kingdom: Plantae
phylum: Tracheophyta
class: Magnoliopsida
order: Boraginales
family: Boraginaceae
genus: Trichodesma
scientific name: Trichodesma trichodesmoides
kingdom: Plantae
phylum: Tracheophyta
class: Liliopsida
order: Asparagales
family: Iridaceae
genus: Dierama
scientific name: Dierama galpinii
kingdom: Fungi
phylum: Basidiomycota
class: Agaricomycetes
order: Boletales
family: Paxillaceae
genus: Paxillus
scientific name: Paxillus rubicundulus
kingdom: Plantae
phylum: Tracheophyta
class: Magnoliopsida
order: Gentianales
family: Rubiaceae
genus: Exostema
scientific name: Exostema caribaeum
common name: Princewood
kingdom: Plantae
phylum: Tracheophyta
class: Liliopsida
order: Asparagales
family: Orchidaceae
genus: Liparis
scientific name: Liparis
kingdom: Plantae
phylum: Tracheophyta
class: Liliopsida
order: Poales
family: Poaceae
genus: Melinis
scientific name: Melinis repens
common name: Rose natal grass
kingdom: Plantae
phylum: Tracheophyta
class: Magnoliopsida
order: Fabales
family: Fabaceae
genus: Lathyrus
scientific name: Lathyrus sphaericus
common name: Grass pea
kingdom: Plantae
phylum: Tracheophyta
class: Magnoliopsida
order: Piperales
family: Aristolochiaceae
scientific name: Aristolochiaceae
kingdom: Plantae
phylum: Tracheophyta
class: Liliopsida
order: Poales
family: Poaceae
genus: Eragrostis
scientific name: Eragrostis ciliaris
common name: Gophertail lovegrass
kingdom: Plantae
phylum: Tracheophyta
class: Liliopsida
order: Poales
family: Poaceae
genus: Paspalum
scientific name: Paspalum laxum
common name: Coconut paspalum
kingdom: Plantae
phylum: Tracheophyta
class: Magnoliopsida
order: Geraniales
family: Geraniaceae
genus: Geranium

☆ ☆ ☆

→ **Exercise task**:
Copy out every line of the records above, word for word.

→ **Exercise output**:
kingdom: Plantae
phylum: Tracheophyta
class: Magnoliopsida
order: Boraginales
family: Boraginaceae
genus: Trichodesma
scientific name: Trichodesma trichodesmoides
kingdom: Plantae
phylum: Tracheophyta
class: Liliopsida
order: Asparagales
family: Iridaceae
genus: Dierama
scientific name: Dierama galpinii
kingdom: Fungi
phylum: Basidiomycota
class: Agaricomycetes
order: Boletales
family: Paxillaceae
genus: Paxillus
scientific name: Paxillus rubicundulus
kingdom: Plantae
phylum: Tracheophyta
class: Magnoliopsida
order: Gentianales
family: Rubiaceae
genus: Exostema
scientific name: Exostema caribaeum
common name: Princewood
kingdom: Plantae
phylum: Tracheophyta
class: Liliopsida
order: Asparagales
family: Orchidaceae
genus: Liparis
scientific name: Liparis
kingdom: Plantae
phylum: Tracheophyta
class: Liliopsida
order: Poales
family: Poaceae
genus: Melinis
scientific name: Melinis repens
common name: Rose natal grass
kingdom: Plantae
phylum: Tracheophyta
class: Magnoliopsida
order: Fabales
family: Fabaceae
genus: Lathyrus
scientific name: Lathyrus sphaericus
common name: Grass pea
kingdom: Plantae
phylum: Tracheophyta
class: Magnoliopsida
order: Piperales
family: Aristolochiaceae
scientific name: Aristolochiaceae
kingdom: Plantae
phylum: Tracheophyta
class: Liliopsida
order: Poales
family: Poaceae
genus: Eragrostis
scientific name: Eragrostis ciliaris
common name: Gophertail lovegrass
kingdom: Plantae
phylum: Tracheophyta
class: Liliopsida
order: Poales
family: Poaceae
genus: Paspalum
scientific name: Paspalum laxum
common name: Coconut paspalum
kingdom: Plantae
phylum: Tracheophyta
class: Magnoliopsida
order: Geraniales
family: Geraniaceae
genus: Geranium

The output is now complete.